Hierbei befindet sich der Rotationspunkt im zentrischen Kondylenpunkt des nicht von der Deformität betroffenen Kiefergelenkfortsatzes. Diese symmetriesierende Mittellinienausrichtung führt unabdingbar zu einem Antagonisieren der Gesichtsskoliose, zu einem Projektionsgewinn des Kinnbereiches und damit des Untergesichtes und zu einer Definition und Positionierung des wachstumsgehemmten Unterkieferkörpers der betroffenen Seite.

Selbstverständlich wird diese massive skelettale Veränderung chirurgisch später so umgesetzt, dass eine kontralaterale ausgleichende Osteotomie durchgeführt wird, um eben nicht eine überstrapazierte Zwangsposition für das Kiefergelenk der nicht betroffenen Seite herbeizuführen. Nunmehr wird der segmentierte Oberkiefer in die durch die Zahnreihe des Unterkiefers vorgegebene neue Position gestellt.

Dies gilt natürlich nur für die Fälle, wo die Okklusion zuvor schlüssig war. Ist keine stabile Verzahnung gegeben, so muss selbstverständlich entweder diese entsprechend kieferorthopädisch zuvor erstellt werden oder muss die Splintposition die Kieferposition eindeutig vorgeben.

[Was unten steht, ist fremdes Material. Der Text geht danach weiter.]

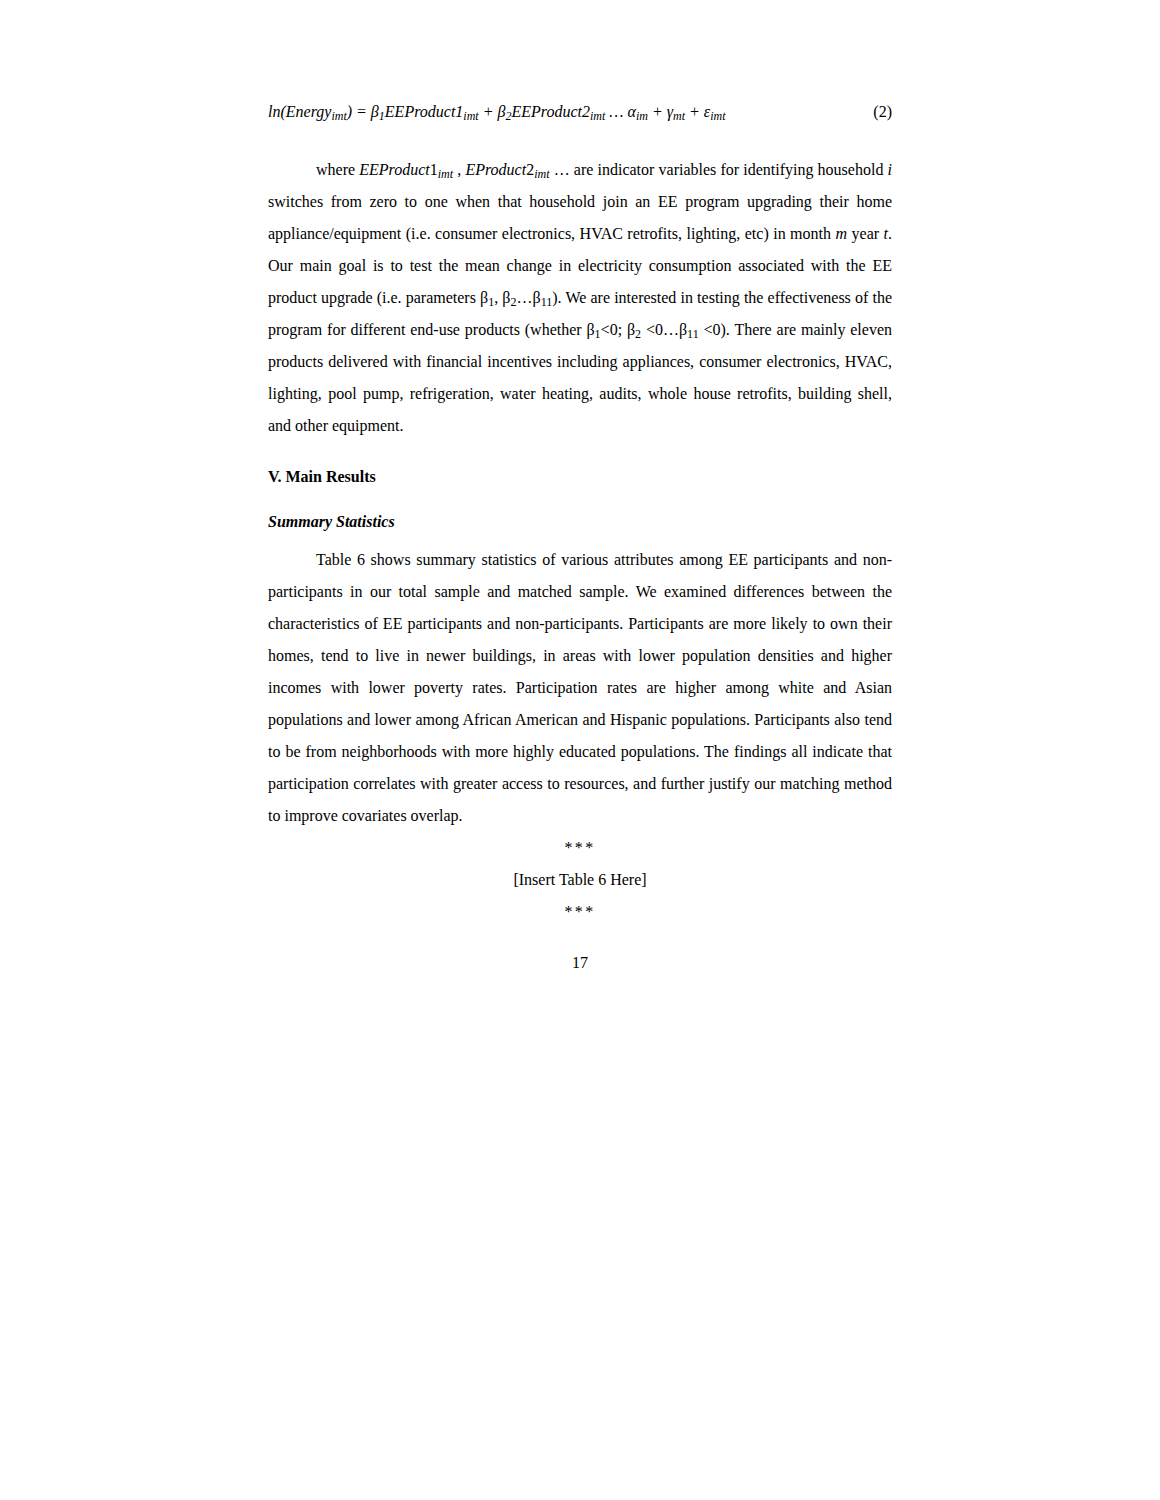ln(Energyimt) = β1EEProduct1imt + β2EEProduct2imt … αim + γmt + εimt (2)
where EEProduct1imt , EProduct2imt … are indicator variables for identifying household i switches from zero to one when that household join an EE program upgrading their home appliance/equipment (i.e. consumer electronics, HVAC retrofits, lighting, etc) in month m year t. Our main goal is to test the mean change in electricity consumption associated with the EE product upgrade (i.e. parameters β1, β2…β11). We are interested in testing the effectiveness of the program for different end-use products (whether β1<0; β2 <0…β11 <0). There are mainly eleven products delivered with financial incentives including appliances, consumer electronics, HVAC, lighting, pool pump, refrigeration, water heating, audits, whole house retrofits, building shell, and other equipment.
V. Main Results
Summary Statistics
Table 6 shows summary statistics of various attributes among EE participants and non-participants in our total sample and matched sample. We examined differences between the characteristics of EE participants and non-participants. Participants are more likely to own their homes, tend to live in newer buildings, in areas with lower population densities and higher incomes with lower poverty rates. Participation rates are higher among white and Asian populations and lower among African American and Hispanic populations. Participants also tend to be from neighborhoods with more highly educated populations. The findings all indicate that participation correlates with greater access to resources, and further justify our matching method to improve covariates overlap.
***
[Insert Table 6 Here]
***
17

Wichtige anatomische Strukturen schonen

Aus der jetzigen Konturbetrachtung der Hartgewebestrukturen von Corpus mandibulae, Kinnprojektion, Kieferwinkel und Anteilen des aufsteigenden Astes kann ggf. die Notwendigkeit eines Ersatzes, der betroffenen Kiefergelenkregion durch ein Total Joint Replacement notwendig werden. Es bedarf einer Gelenkpfannen-Komponente, die im Hinblick auf die deformierte Schädelbasissituation individuell angepasst sein muss und ggf. auch fehlende Jochbogenanteile – wie in diesem Fall - simultan mit ersetzt. Für die spätere Verankerung sind sowohl die chirurgisch vorbereitenden Maßnahmen zur Schädelbasis und auch die Bohrvorgänge und Schraubeninsertionen zu Verankerungen der Pfannen-Komponente durch Real-Time-Navigation unbedingt zu unterstützen. So lassen sich bei den deformierten Weich- und Hartgewebesituationen sicher die knöchernen Verankerungsmöglichkeiten nachvollziehen und chirurgisch umsetzen, und auch wichtige anatomische Strukturen, wie z. B. die großen Gefäße an der Schädelbasis, können geschont werden. Das skelettale Delta zur Schädelbasis im Bereich des aufsteigenden Astes, im Bereich des Kieferwinkels und des betroffenen Unterkieferkörpers mit insbesondere der Projektion nach unten und seitlich bis einschließlich zur Kinnregion, lässt sich nunmehr in das Design des Implantates für den patientenspezifischen Gelenkersatz integrieren. Hier wird durch biomedizintechnische Innovationen aufgrund von Computer-Assistenz und modernsten digitalen Planungs- und Fertigungstechniken deutlich, wie sich für die Patienten mit schweren angeborenen Fehlbildungen aus einer sonst langdauernden und viele Operationen umfassenden Behandlung eine drastische Therapieverbesserung erzielen lässt.

Quelle: Pressekonferenz der Deutschen Gesellschaft für Mund-, Kiefer- und Gesichtschirurgie (DGMKG) „Tumoren, Traumata und Fehlbildungen im Gesicht? Moderne Mund-, Kiefer- und Gesichtschirurgie ermöglicht erfolgreiche Behandlung und Wiederherstellung“, 30. Juni 2022.